Even as it showcases some fundamentally positive values, though, director Jaume Collet-Serra and screenwriter Brad Ingelsby’s acrid film garners such a high body count and traverses so gritty an urban landscape that their tale of conversion winds up being too sordid for the casual moviegoer.
Liam Neeson stars as burned-out New York hit man Jimmy Conlon. While he may have escaped legal retribution for the long-ago string of rub-outs that gained him the tabloid nickname “The Gravedigger,” Jimmy is a remorse-driven drinker dependent for survival on the charity of his lifelong friend and underworld patron Shawn Maguire (Ed Harris).
The casualties of Jimmy’s killing spree, undertaken at Shawn’s direction, include his relationship with his law-abiding son Mike (Joel Kinnaman) from whose family — Genesis Rodriguez plays Mike’s wife Gabriela — Jimmy is completely estranged. Yet when Mike, a limo driver, is targeted for death after accidentally witnesses a multiple murder carried out by Shawn’s headstrong son and heir Danny (Boyd Holbrook), the lad has no choice but to turn to Jimmy for protection.
With both crooked cops under Shawn’s control and the city’s honest chief of homicide, Det. John Harding (Vincent D’Onofrio), on their trail, Mike and Jimmy go on the run. The chase becomes even more challenging for the duo once Shawn adds ruthless gun-for-hire Andrew Price (rapper Common) to the array of adversaries hunting them.
Initially resigned to his own damnation – he and Shawn talk in oblique terms of their shared eternal doom – Jimmy eventually comes to yearn for some measure of personal salvation. He’s also shown to be at pains to keep Mike on the right side of the law and, in particular, to prevent him from spilling blood.

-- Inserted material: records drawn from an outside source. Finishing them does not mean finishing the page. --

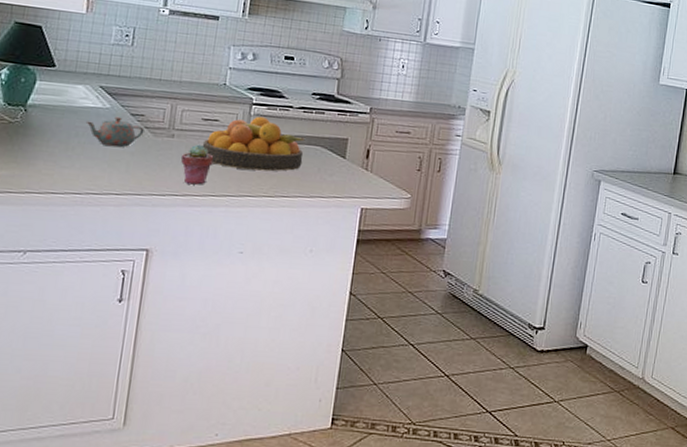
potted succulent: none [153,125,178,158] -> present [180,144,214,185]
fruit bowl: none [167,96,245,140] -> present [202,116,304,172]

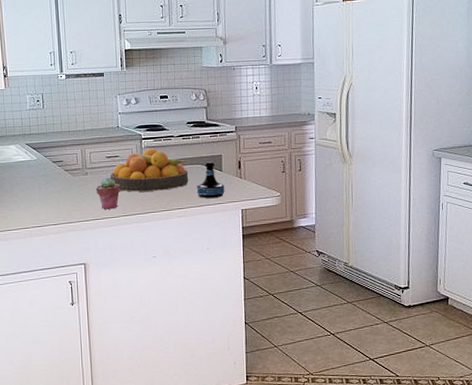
teapot: present [85,116,145,148] -> none [21,165,65,189]
tequila bottle: none [309,143,346,190] -> present [196,161,225,198]

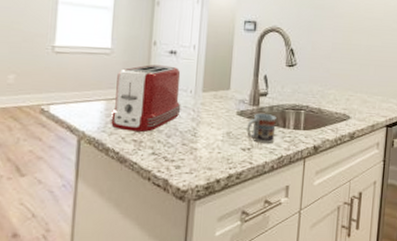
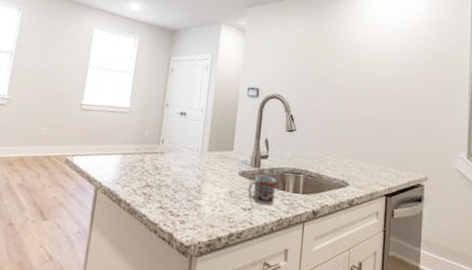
toaster: present [110,64,181,132] -> none [124,124,189,186]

Along with the odd religious detail, such as a crucifix or a portrait of St. John Paul II hanging in the background, a consistent theme of confession, though it’s rendered in purely secular terms, reinforces the vaguely Catholic context of the proceedings. As for the possible aesthetic rewards awaiting those adult patrons for whom this frequently visceral odyssey is suitable, the yield on that score is more routine than abundant.
The film contains much harsh and sometimes bloody violence, drug use, a few vulgar sexual references, about a dozen instances of profanity and twice that number each of rough and crude terms. The Catholic News Service classification is L – limited adult audience, films whose problematic content many adults would find troubling. The Motion Picture Association of America rating is R — restricted. Under 17 requires accompanying parent or adult guardian.
Mulderig is on the staff of Catholic News Service.